- Texte proposé
Incendie à Saint-Laurent-de-la-Salanque : Un huitième mort extrait des décombres

Un huitième mort a été extrait des décombres de l’incendie à Saint-Laurent-de-la-Salanque (Pyrénées-Orientales), a fait savoir ce lundi le procureur de Perpignan, Jean-David Cavaillé . Jusqu’ici le bilan faisait état de sept morts dans ce drame qui s’est déroulé dans la nuit de dimanche à lundi, lors d’un incendie déclenché par une explosion. Un bébé figure parmi les victimes. Ce bilan « provisoire » pouvait « malheureusement évoluer », avait affirmé lundi matin le procureur.

Et les pompiers ont, en effet, repris mardi la recherche d’éventuelles autres victimes dans les décombres des immeubles qui ont brûlé à Saint-Laurent-de-la-Salanque, et devaient, ce mardi, procéder à une délicate sécurisation des bâtiments, ce qui retarde le travail d’enquête sur les lieux.

« Dans ce bâtiment, les planchers menacent de s’écrouler »

Un des immeubles n’a pas encore pu être inspecté. Il « est trop impacté par le feu. On ne peut pas retrouver toutes les victimes actuellement, on ne peut pas y pénétrer. Dans ce bâtiment, les planchers menacent de s’écrouler », a déclaré à des journalistes Olivier Di Bartolomeo, commandant des pompiers mobilisés dans le centre de ce bourg de 10.000 habitants des Pyrénées-Orientales. « Il n’y a plus aucun espoir » de retrouver des survivants, a-t-il ajouté.

Dans la nuit de dimanche à lundi, vers 01h30, une explosion a endommagé plusieurs commerces et appartements, ensuite atteints par les flammes. Un bébé de quelques mois et un enfant de deux ans figurent parmi les sept morts, surpris dans leur sommeil. Un homme, qui a sauté du 2e étage pour échapper aux flammes, a été grièvement blessé. Des habitants du quartier ont été évacués, beaucoup en état de choc, vers des salles municipales. Une cellule de soutien psychologique a été mise à leur disposition.

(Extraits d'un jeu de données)
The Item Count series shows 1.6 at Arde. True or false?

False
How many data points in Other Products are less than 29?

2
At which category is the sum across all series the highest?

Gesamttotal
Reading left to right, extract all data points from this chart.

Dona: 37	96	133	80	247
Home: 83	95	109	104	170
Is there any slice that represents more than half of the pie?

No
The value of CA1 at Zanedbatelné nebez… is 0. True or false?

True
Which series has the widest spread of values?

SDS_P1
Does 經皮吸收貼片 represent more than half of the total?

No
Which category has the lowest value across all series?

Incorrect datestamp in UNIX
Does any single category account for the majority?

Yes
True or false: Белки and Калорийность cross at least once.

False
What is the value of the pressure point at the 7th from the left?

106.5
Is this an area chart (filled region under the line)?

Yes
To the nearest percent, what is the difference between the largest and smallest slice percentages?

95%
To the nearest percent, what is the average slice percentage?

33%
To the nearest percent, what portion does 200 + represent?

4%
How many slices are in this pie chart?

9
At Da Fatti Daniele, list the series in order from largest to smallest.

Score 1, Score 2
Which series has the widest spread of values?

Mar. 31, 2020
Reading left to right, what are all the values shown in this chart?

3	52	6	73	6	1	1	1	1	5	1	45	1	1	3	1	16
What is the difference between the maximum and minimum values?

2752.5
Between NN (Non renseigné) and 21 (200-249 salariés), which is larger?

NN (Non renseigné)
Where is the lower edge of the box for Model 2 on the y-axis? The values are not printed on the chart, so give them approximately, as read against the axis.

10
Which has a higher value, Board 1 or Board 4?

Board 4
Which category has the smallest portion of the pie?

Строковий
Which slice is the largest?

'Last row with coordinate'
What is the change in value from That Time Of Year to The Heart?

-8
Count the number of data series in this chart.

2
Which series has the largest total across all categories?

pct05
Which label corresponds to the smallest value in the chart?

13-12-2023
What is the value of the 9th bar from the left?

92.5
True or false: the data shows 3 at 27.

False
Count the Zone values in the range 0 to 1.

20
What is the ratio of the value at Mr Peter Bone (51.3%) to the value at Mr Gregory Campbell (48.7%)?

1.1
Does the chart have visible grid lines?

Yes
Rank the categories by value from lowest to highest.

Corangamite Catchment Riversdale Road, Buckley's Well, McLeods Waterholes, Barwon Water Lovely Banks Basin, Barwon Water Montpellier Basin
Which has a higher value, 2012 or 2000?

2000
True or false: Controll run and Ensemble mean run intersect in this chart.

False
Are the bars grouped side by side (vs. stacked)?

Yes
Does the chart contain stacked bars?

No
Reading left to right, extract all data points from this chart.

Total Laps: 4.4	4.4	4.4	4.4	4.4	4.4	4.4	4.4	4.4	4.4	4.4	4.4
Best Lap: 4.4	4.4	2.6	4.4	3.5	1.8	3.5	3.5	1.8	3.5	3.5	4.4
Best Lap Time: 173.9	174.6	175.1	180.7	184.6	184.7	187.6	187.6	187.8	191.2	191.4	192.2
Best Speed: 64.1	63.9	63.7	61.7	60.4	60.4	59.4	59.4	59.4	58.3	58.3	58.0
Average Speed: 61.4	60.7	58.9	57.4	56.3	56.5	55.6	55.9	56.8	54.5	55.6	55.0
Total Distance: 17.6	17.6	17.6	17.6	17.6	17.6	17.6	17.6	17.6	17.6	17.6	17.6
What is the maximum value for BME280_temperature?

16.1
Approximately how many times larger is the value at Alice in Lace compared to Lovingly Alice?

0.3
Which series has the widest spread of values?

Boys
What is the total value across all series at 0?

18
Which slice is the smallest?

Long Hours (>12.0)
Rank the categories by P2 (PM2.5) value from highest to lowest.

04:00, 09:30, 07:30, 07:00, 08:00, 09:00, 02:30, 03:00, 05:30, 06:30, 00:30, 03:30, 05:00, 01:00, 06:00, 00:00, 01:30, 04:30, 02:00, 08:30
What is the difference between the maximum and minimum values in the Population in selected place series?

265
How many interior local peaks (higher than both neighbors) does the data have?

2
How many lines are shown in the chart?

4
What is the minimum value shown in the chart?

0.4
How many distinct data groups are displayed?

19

- Consigne
Rédigez la suite de l'article sur l'incendie de Saint-Laurent-de-la-Salanque, à partir de sa dernière phrase.

- Solution
Une enquête pour « incendie volontaire ayant entraîné la mort » a été ouverte

Mardi matin, de la fumée émanait encore d’un des immeubles car des poutres continuent de se consumer. Mais aussitôt l’incendie maîtrisé, des gendarmes ont procédé à des constatations et des prélèvements. Ils ont été rejoints par des spécialistes de l’Institut de recherche criminelle de la gendarmerie nationale (IRCGN) et des experts en incendie. Une dizaine d’enquêteurs prenaient des photos et effectuaient des marquages au sol. « L’expertise (à l’intérieur des bâtiments) ne pourra avoir lieu que demain (mercredi) et sous réserve de la sécurisation des immeubles », selon une source du parquet.

L’explosion s’est semble-t-il produite au rez-de-chaussée des immeubles, où se trouvent une épicerie et un local de restauration rapide. Une enquête pour « incendie volontaire ayant entraîné la mort » a été ouverte par le procureur de Perpignan, Jean-David Cavaillé, qui estimait lundi qu’il était « trop tôt en l’état pour déterminer si la cause est accidentelle ou criminelle ». L’enquête devra préciser si des bouteilles de gaz, entreposées à l’épicerie, sont à l’origine du drame.